PROOF: Quantum Fidelity with pure states

[Alex Dingo]

Hi, I'm currently working on showing the relation of quantum fidelity:

The quantum “fidelity” between two pure states ρ1 = |ψ1⟩⟨ψ1| and ρ2 = |ψ2⟩⟨ψ2| is given by |⟨ψ1|ψ2⟩|^2.
Show that this quantity may be written as Tr(ρ1ρ2).

I've been following the wikipedia page on fidelity but can't understand it.

If I assume the statement is true and start from the Tr(ρ1ρ2) = Tr(|ψ1⟩⟨ψ1|ψ2⟩⟨ψ2|) I'm trying to find how I can reduce this, perhaps with summations to arrive at |⟨ψ1|ψ2⟩|^2 - can anyone suggest which direction to go in?

 

[bhobba]

Try expressing both states in the same orthonormal basis.

Thanks
Bill

 

[Alex Dingo]

Try expressing both states in the same orthonormal basis.

Thanks
Bill

Hi Bill,

If I express Ψ1=∑√(p(x))|x> and Ψ2=∑√(q(x))|x> such that they are both expressed in the basis of x and compute |⟨ψ1|ψ2⟩|^2 I find Is equal to ∑[√p(x)√q(x)]^2 <x|x> such that I am left with Σp(x)q(x) which is a summation of their probabilities over x. Can I then relate the relation that the sum of p(x) and p(x) is 1 to make the link between the final result of Tr(p1p2) or have I made a mistake?
Thanks,
Alex.

 

[DrClaude]

If I express Ψ1=∑√(p(x))|x> and Ψ2=∑√(q(x))|x> such that they are both expressed in the basis of x and compute |⟨ψ1|ψ2⟩|^2 I find Is equal to ∑[√p(x)√q(x)]^2 <x|x> such that I am left with Σp(x)q(x) which is a summation of their probabilities over x.
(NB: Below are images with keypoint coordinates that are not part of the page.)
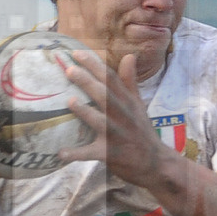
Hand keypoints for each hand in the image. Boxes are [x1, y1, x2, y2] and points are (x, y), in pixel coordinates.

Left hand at [59, 51, 168, 187]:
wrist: (156, 163)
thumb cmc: (142, 131)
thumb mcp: (138, 105)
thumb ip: (130, 82)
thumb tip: (129, 55)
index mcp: (127, 102)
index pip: (111, 79)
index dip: (95, 65)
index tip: (77, 52)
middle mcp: (122, 116)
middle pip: (104, 95)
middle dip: (87, 81)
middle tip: (69, 69)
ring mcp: (116, 135)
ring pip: (99, 121)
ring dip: (85, 112)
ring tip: (70, 102)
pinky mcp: (109, 154)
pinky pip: (91, 153)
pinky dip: (76, 154)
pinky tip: (60, 153)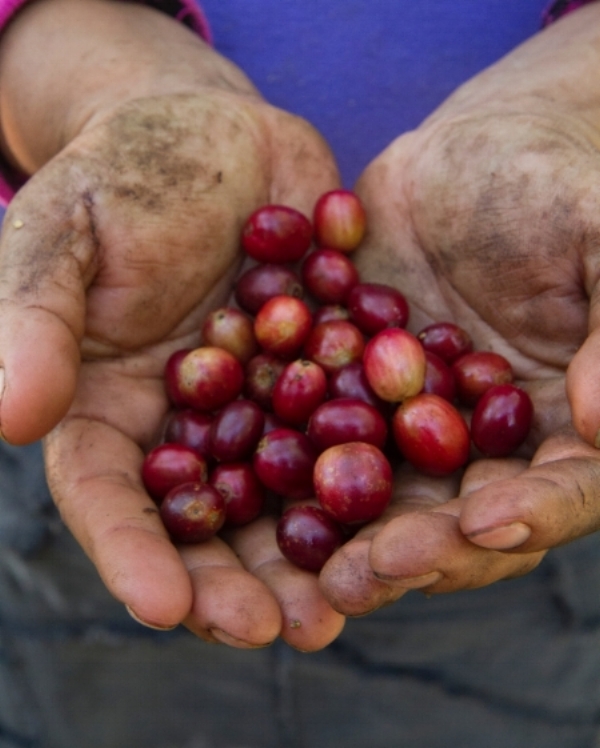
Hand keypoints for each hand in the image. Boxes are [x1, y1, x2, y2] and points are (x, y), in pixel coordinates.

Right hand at [0, 0, 343, 649]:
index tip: (163, 606)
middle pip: (208, 519)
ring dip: (314, 552)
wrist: (218, 133)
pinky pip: (355, 427)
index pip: (111, 494)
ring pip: (287, 494)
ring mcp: (266, 405)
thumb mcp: (66, 232)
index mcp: (113, 406)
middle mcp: (192, 424)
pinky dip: (378, 468)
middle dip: (236, 580)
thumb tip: (13, 416)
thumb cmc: (124, 173)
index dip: (132, 551)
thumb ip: (37, 319)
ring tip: (345, 603)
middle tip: (279, 629)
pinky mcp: (330, 373)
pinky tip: (408, 508)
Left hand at [320, 5, 599, 614]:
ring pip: (387, 492)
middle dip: (421, 547)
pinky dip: (295, 462)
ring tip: (312, 568)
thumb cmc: (560, 181)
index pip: (561, 488)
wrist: (475, 149)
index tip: (484, 524)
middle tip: (367, 574)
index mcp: (562, 420)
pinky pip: (322, 433)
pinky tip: (253, 486)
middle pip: (463, 514)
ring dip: (350, 534)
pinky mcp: (353, 390)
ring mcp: (413, 421)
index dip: (532, 513)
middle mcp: (485, 440)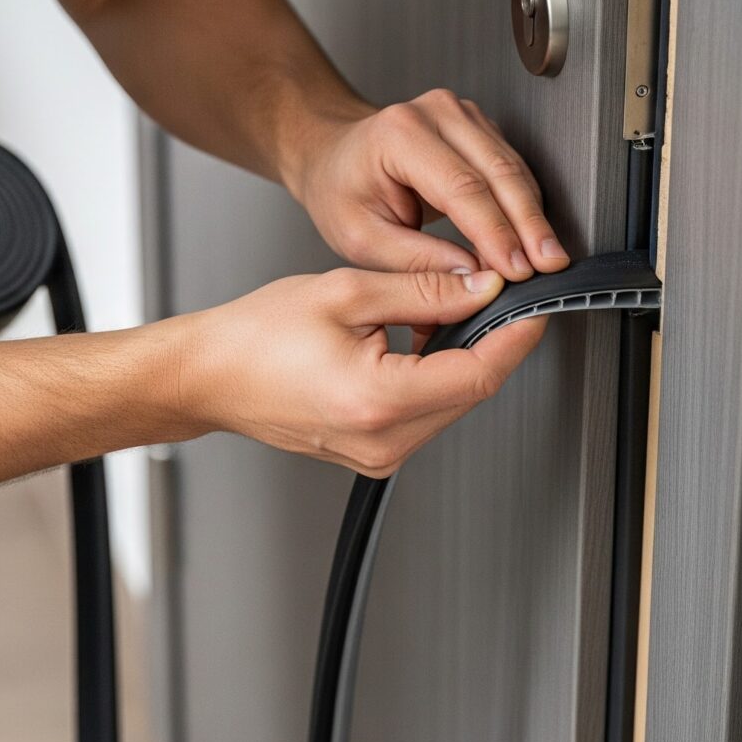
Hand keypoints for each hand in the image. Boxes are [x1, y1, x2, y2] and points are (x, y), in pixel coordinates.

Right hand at [177, 267, 545, 476]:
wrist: (208, 378)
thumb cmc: (256, 337)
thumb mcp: (348, 292)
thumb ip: (424, 290)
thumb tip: (481, 286)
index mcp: (380, 400)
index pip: (481, 372)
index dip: (516, 335)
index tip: (534, 305)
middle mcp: (384, 441)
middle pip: (472, 389)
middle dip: (490, 340)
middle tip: (488, 293)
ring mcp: (379, 455)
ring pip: (452, 402)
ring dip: (459, 358)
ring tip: (434, 314)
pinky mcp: (373, 454)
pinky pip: (425, 413)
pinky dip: (431, 376)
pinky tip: (411, 344)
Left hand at [283, 89, 573, 280]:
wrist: (334, 157)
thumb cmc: (340, 191)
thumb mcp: (362, 238)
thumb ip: (417, 261)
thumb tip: (473, 279)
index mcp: (400, 135)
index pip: (462, 187)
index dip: (496, 232)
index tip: (517, 270)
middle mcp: (436, 114)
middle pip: (498, 172)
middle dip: (529, 225)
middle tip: (548, 265)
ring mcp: (462, 115)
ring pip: (514, 169)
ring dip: (533, 217)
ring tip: (546, 259)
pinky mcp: (479, 128)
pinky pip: (512, 168)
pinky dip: (525, 204)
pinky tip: (531, 237)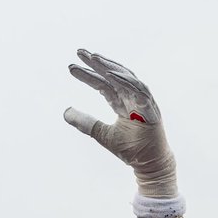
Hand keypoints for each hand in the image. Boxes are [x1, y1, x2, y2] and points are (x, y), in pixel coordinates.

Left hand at [64, 50, 176, 197]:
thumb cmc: (132, 151)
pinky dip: (127, 81)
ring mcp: (144, 103)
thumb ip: (85, 123)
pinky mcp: (152, 109)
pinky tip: (111, 74)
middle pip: (115, 76)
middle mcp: (133, 100)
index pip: (103, 85)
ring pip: (127, 78)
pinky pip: (140, 90)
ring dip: (111, 67)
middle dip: (98, 63)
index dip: (89, 75)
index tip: (71, 67)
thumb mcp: (102, 134)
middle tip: (80, 52)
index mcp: (122, 104)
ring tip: (94, 58)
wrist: (150, 166)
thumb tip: (65, 113)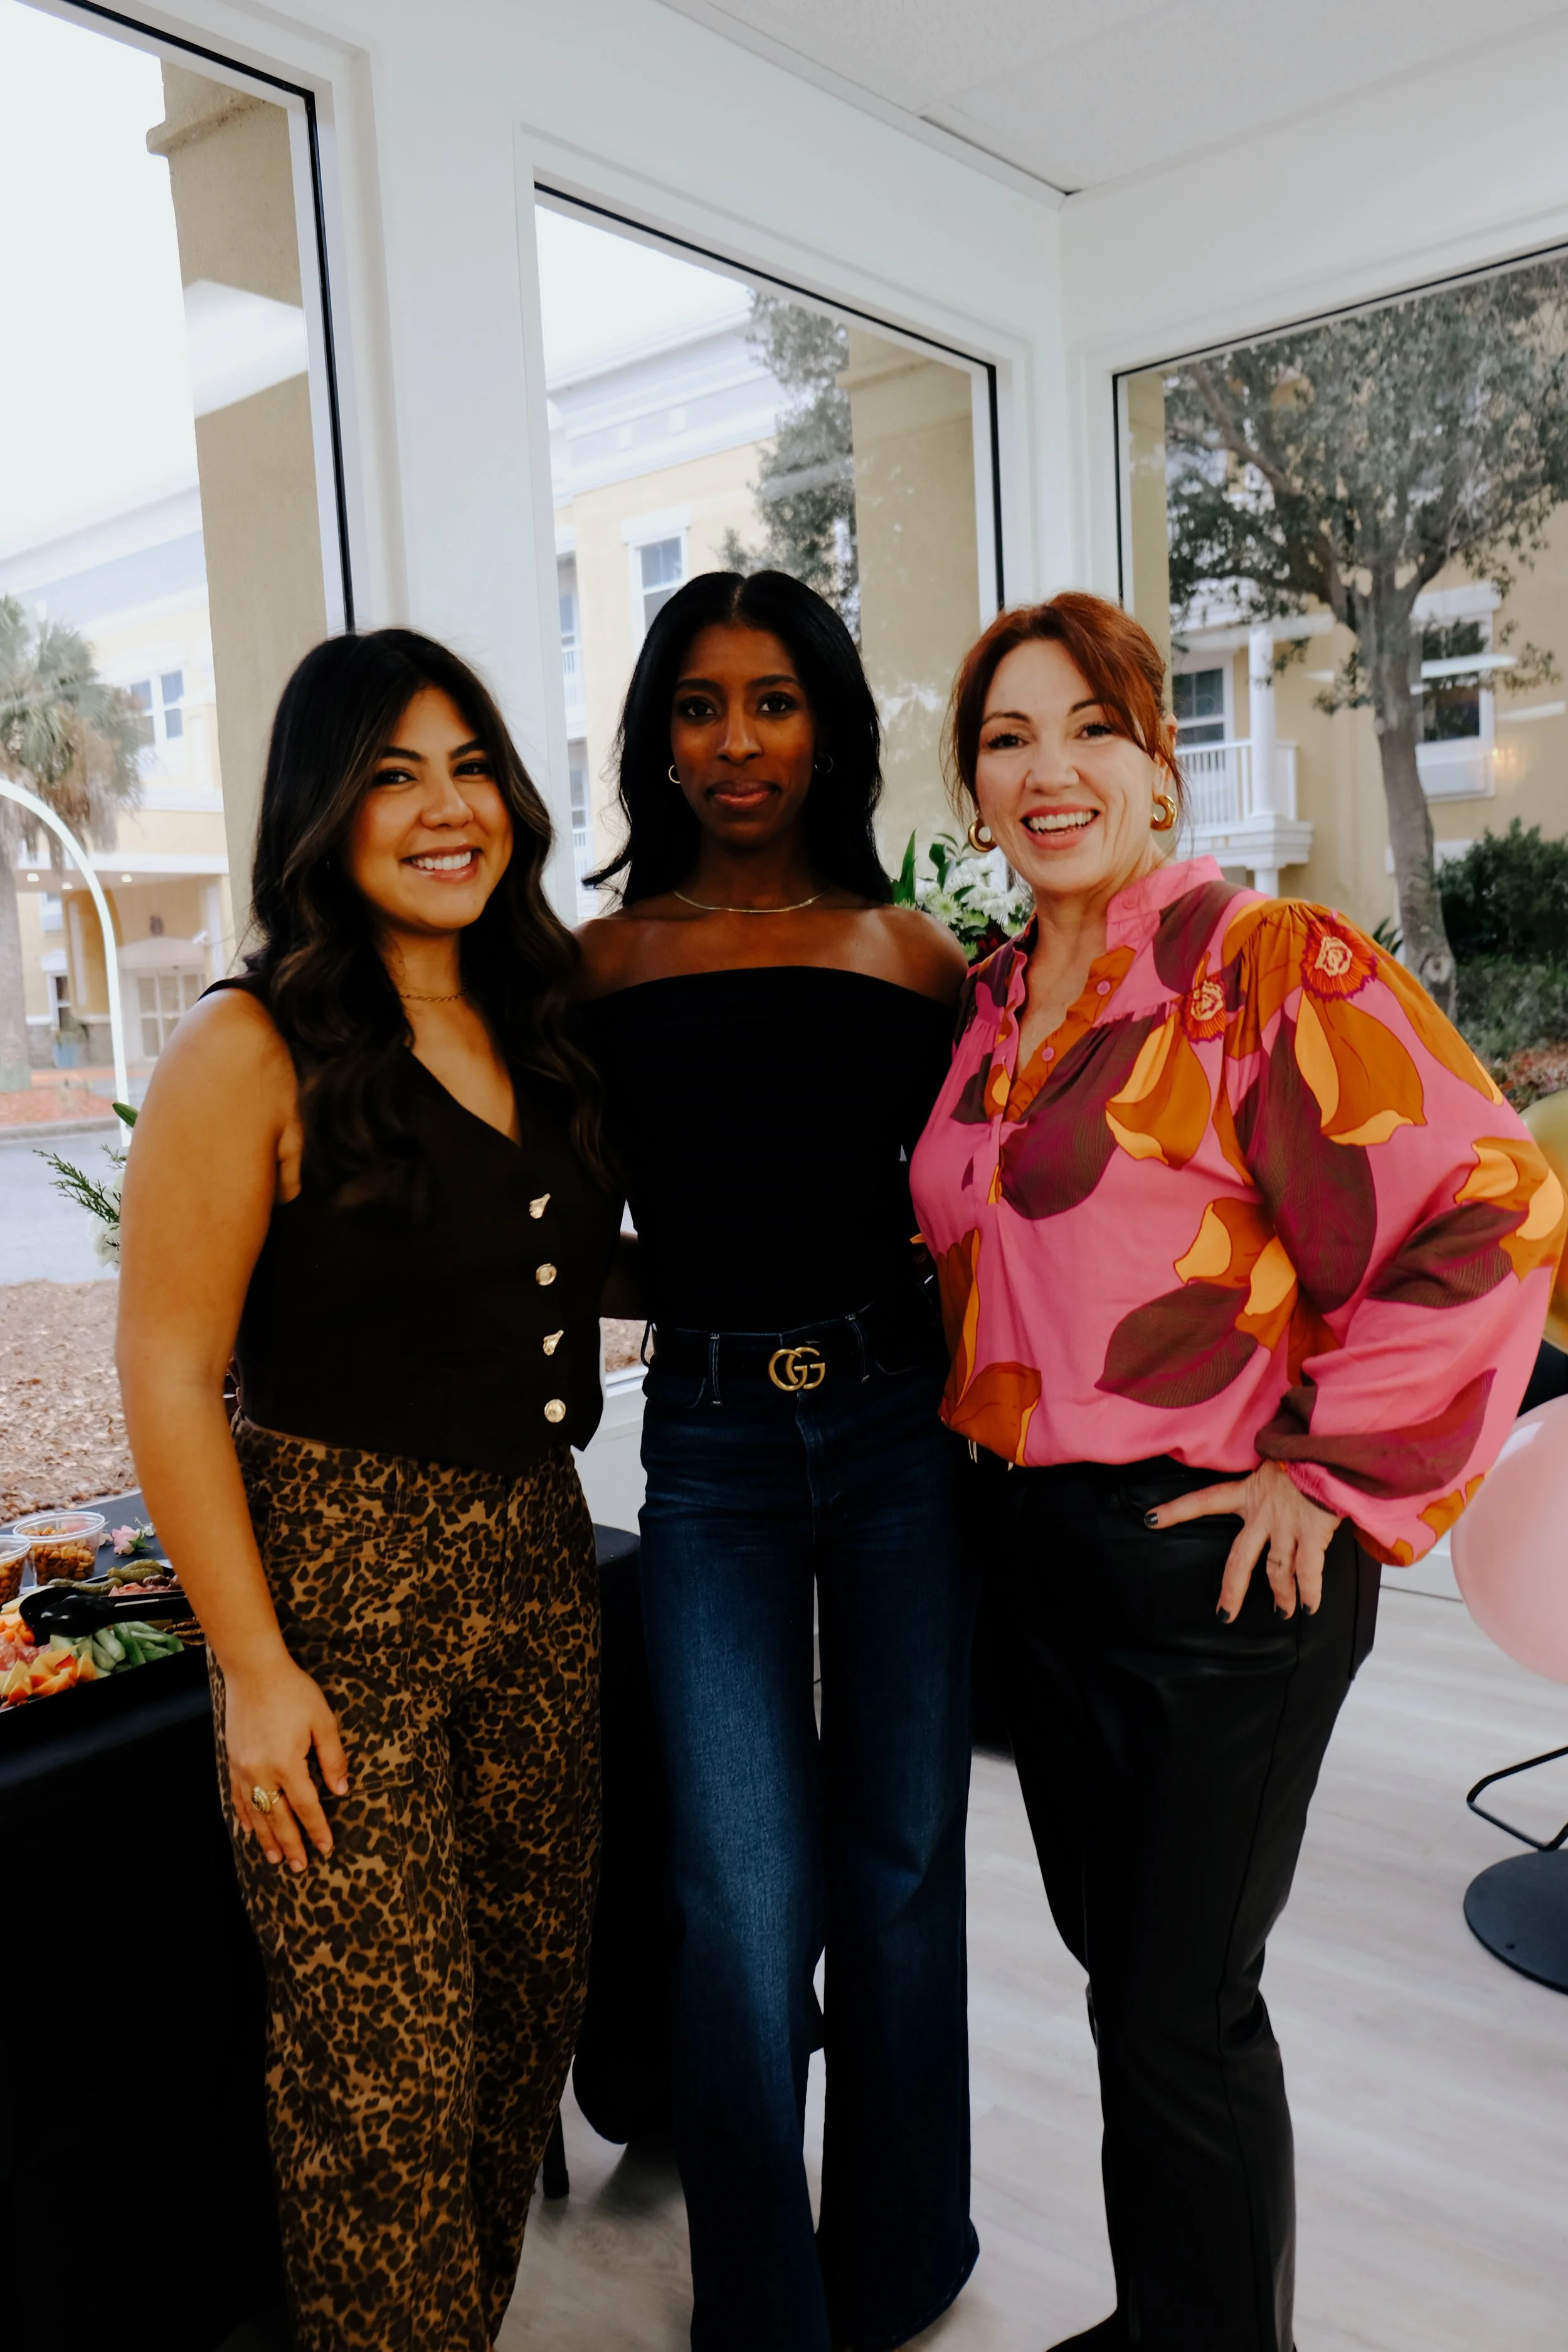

First, get rid of those square roots, which don't make any sense, since the expansion coefficients are complex numbers:
$$
\psi_1 = \sum_n p_n | n \rangle
$$
with $p_n \in \mathbb{C}$.

After you have done that and calculated $| \langle \psi_1 | \psi_2 \rangle |^2$, do it also for the trace of $\rho_1 \rho_2$ over the same basis.

 

[Alex Dingo]

First, get rid of those square roots, which don't make any sense, since the expansion coefficients are complex numbers:
$$
\psi_1 = \sum_n p_n | n \rangle
$$
with $p_n \in \mathbb{C}$.

After you have done that and calculated $| \langle \psi_1 | \psi_2 \rangle |^2$, do it also for the trace of $\rho_1 \rho_2$ over the same basis.

Hi DrCloud,

So the result for calculating $| \langle \psi_1 | \psi_2 \rangle |^2$ I found it equat to $\Sigma p^2_n q^2_n$. As for the calculation with the trace. I find
$Tr(\rho_1 \rho_2) = Tr(\langle n | \Sigma p^2_n |n\rangle \langle n | \Sigma q^2_n |n\rangle$

From this point I can take the summations outside the trace and which leave $\Sigma p^2_n q^2_n Tr( \langle n|n \rangle \langle n|n \rangle)$
Although this final result with a number inside the trace I'm not sure I've done correctly.

Thanks,
Alex.

 

[DrClaude]

From this point I can take the summations outside the trace and which leave $\Sigma p^2_n q^2_n Tr( \langle n|n \rangle \langle n|n \rangle)$
Although this final result with a number inside the trace I'm not sure I've done correctly.

You seem to be holding on too long to the trace operation. Consider
$$
\mathrm{Tr}(\hat{A}) = \sum_n \langle n | \hat{A} | n \rangle
$$

 

[Alex Dingo]

You seem to be holding on too long to the trace operation. Consider
$$
\mathrm{Tr}(\hat{A}) = \sum_n \langle n | \hat{A} | n \rangle
$$

Hi,
Okay this makes more sense, I forgot about this relationship.

I have computed this with $\hat{A} = p1p2$
I find that $\mathrm{Tr}(p1p2)=\Sigma\langle n | p_n|n\rangle \langle n | p_n q_n |n \rangle \langle n| q_n | n \rangle$
which reduces to $\Sigma p_n^2 q_n^2$ as desired ?

 

[DrClaude]

I find that $\mathrm{Tr}(p1p2)=\Sigma\langle n | p_n|n\rangle \langle n | p_n q_n |n \rangle \langle n| q_n | n \rangle$

I'm not sure how you got there (that is, I can't vouch that you did everything right), but the final result is correct.